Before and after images

►

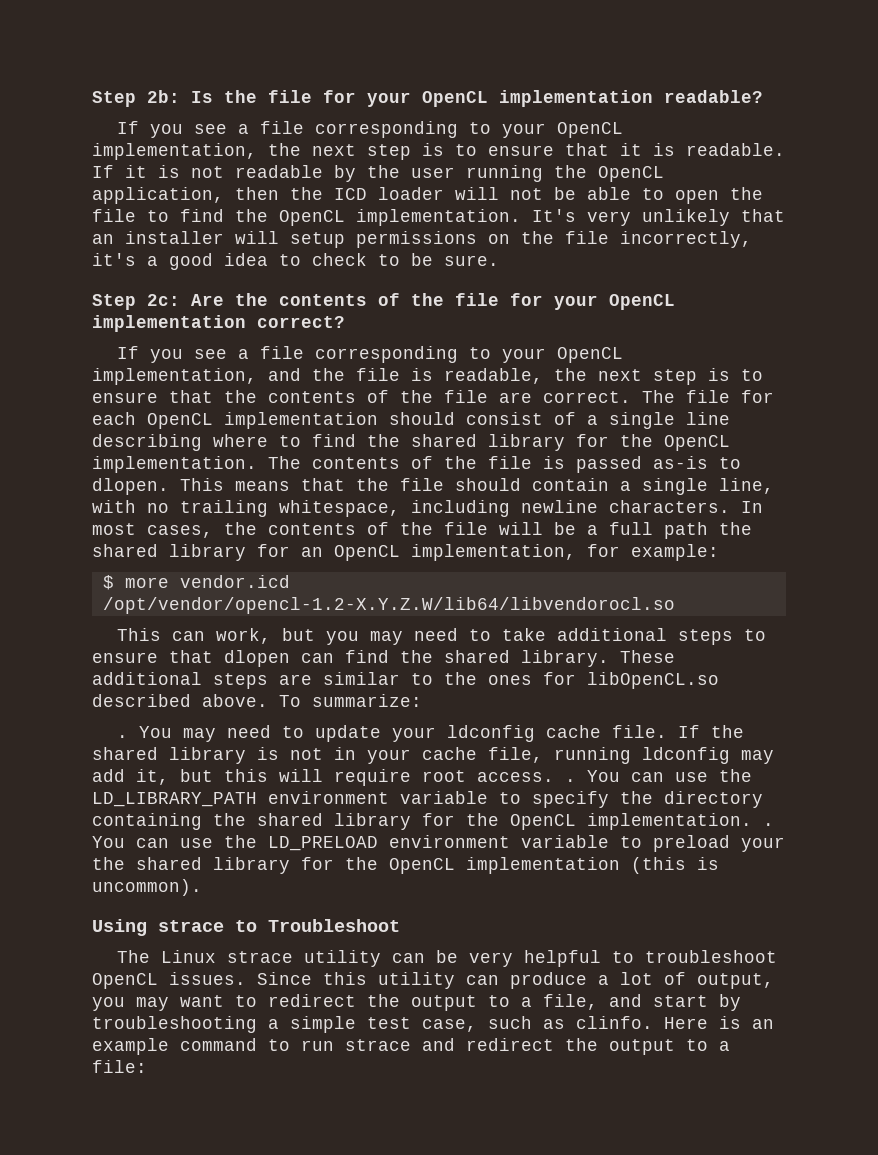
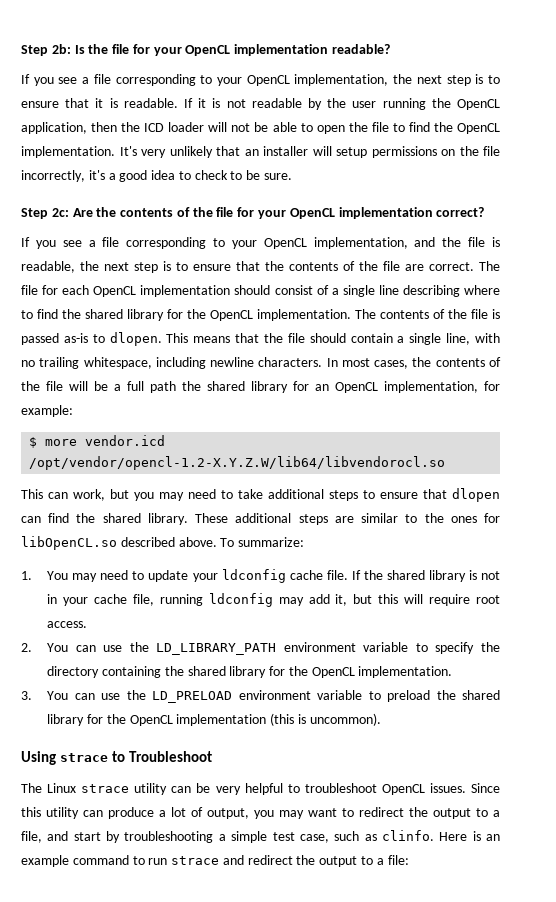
[116,735,128,738] . -> [21,571,32,580] 1.
[565,779,576,782] . -> [21,643,32,652] // 2.
[763,823,774,826] . -> [21,691,32,700] // 3.
[741,837,785,852] your -> (431, 696) none

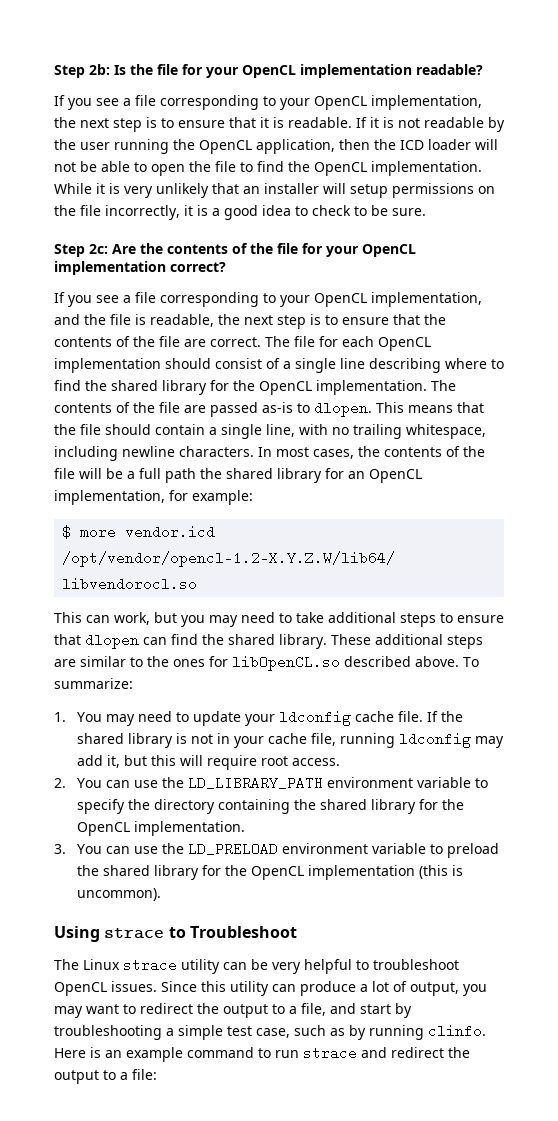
[119,146,137,156] It's -> [54,183,120,194] While it is
[88,170,105,180] it's -> [184,205,208,216] it is
[492,309,500,319] is -> [184,405,206,413] are
(377, 837) none -> [349,1025,424,1040] by running

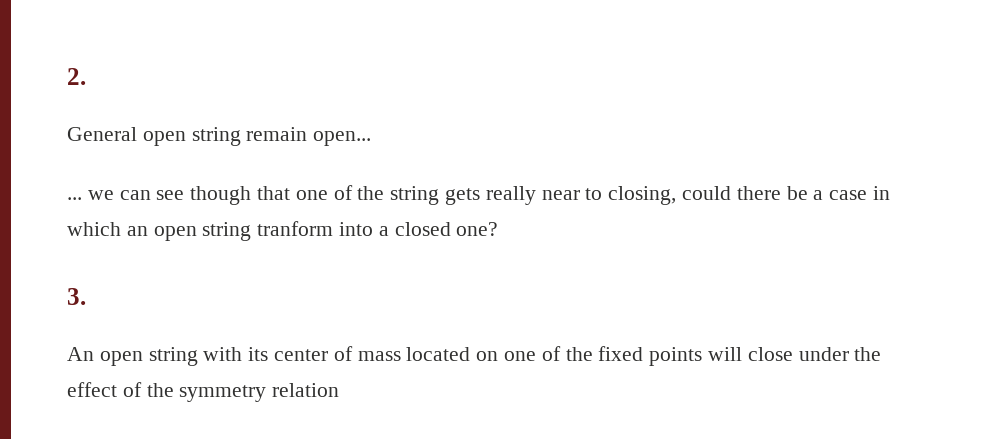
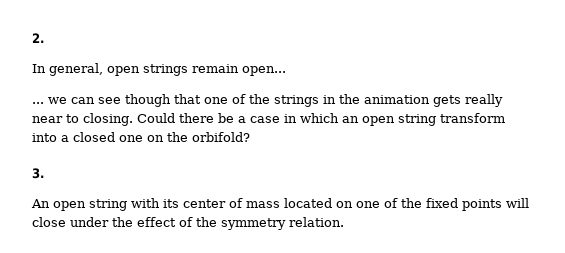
[67,127,241,146] General open string -> [32,63,188,76] In general, open strings
[390,186,440,205] string -> [274,94,430,107] strings in the animation
[608,186,732,205] closing, could -> [83,113,175,126] closing. Could
[257,221,334,236] tranform -> [440,113,505,123] transform
[456,222,499,236] one? -> [119,132,250,142] one on the orbifold?
[272,383,340,397] relation -> [289,217,344,227] relation.

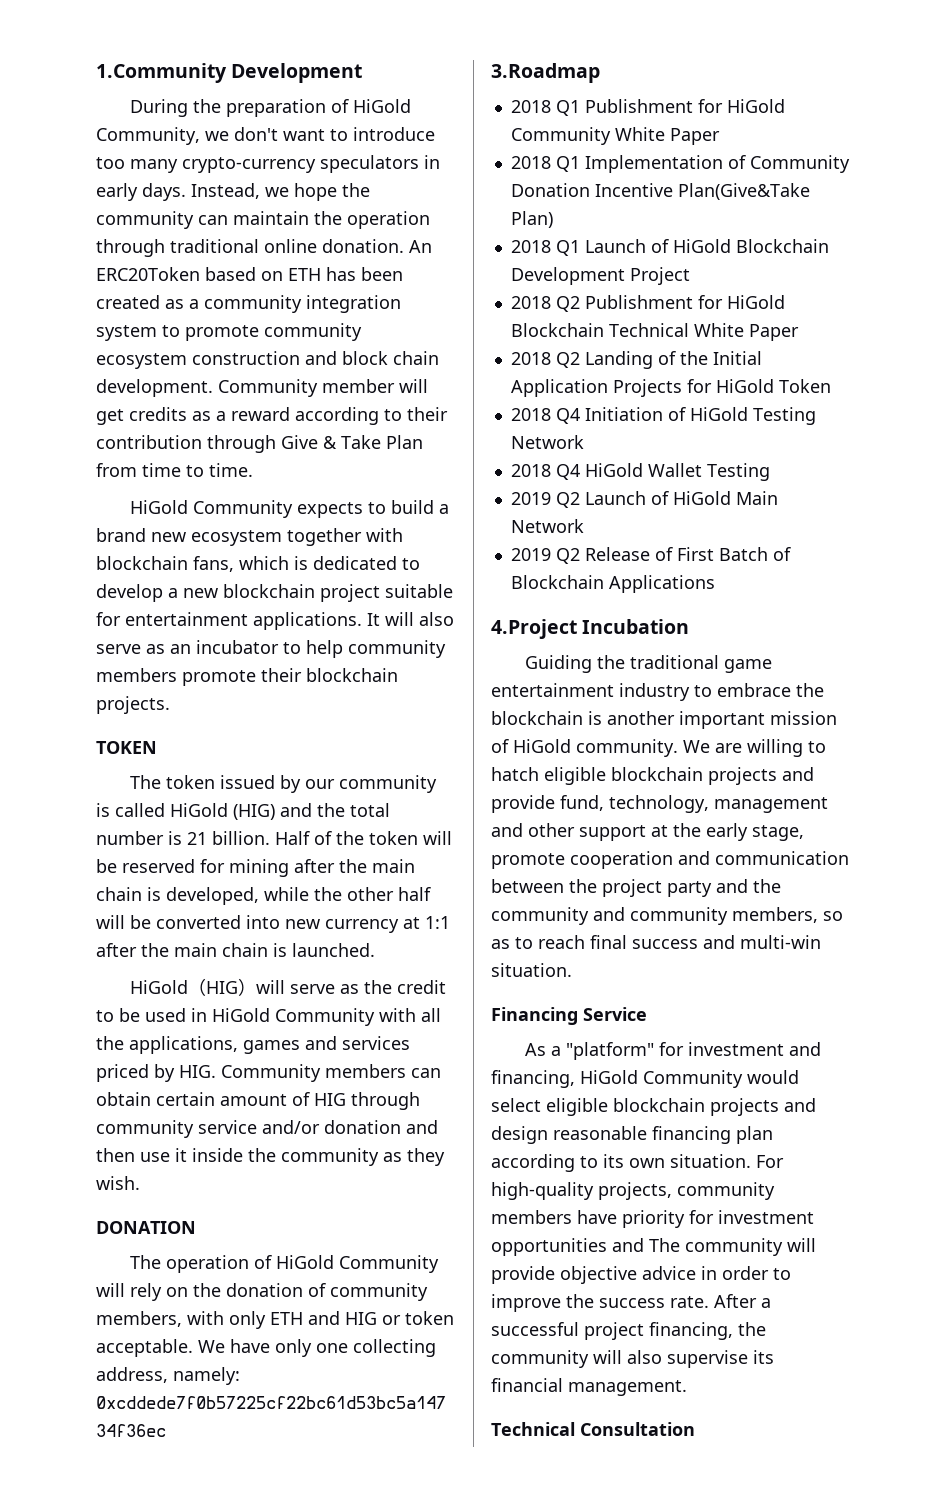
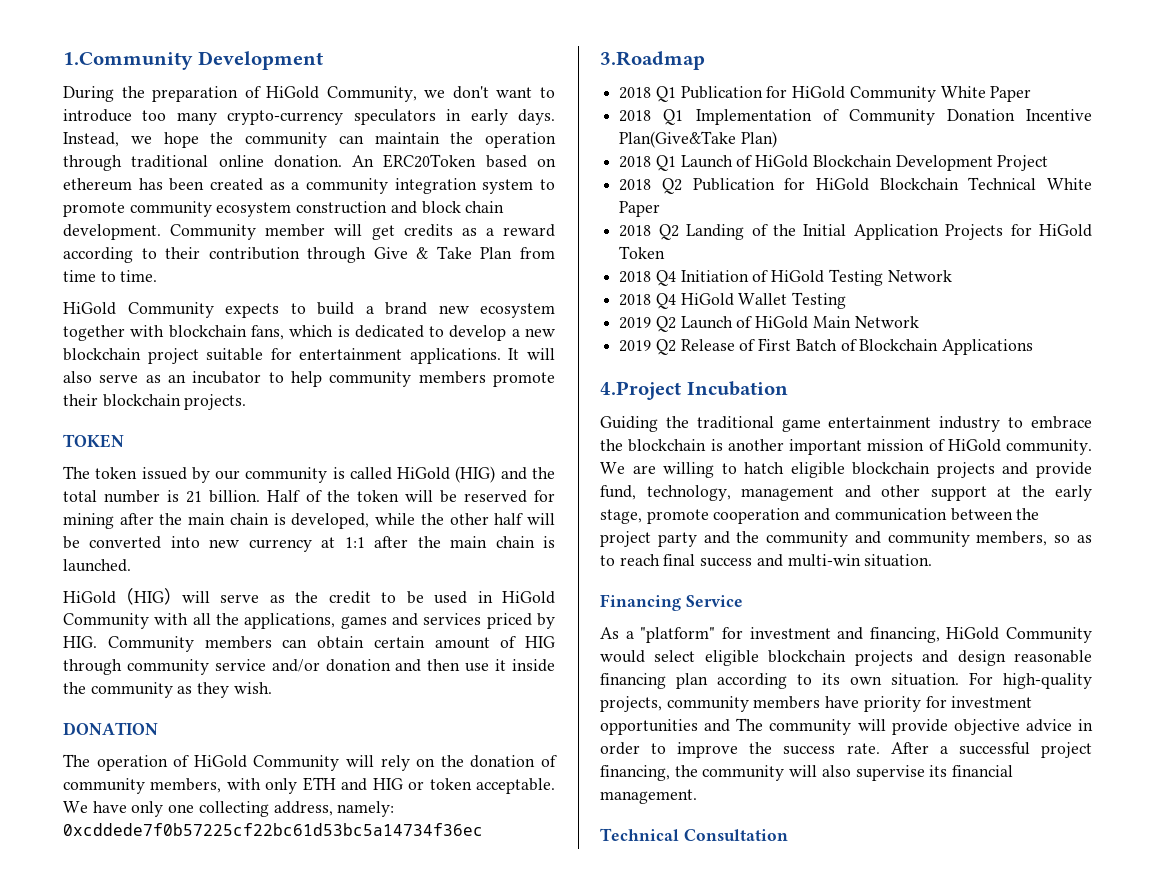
[288,268,321,281] ETH -> [63,178,132,191] ethereum
[584,99,693,113] Publishment -> [680,86,763,99] Publication
[584,295,693,309] Publishment -> [692,178,775,191] Publication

◄

*Instructions to follow*. From the line with "[456,222,499,236] one? ->" down to the last line of the records above, restate each line verbatim, passing over any picture.

*Result*.
[456,222,499,236] one? -> [119,132,250,142] one on the orbifold?
[272,383,340,397] relation -> [289,217,344,227] relation.

[288,268,321,281] ETH -> [63,178,132,191] ethereum
[584,99,693,113] Publishment -> [680,86,763,99] Publication
[584,295,693,309] Publishment -> [692,178,775,191] Publication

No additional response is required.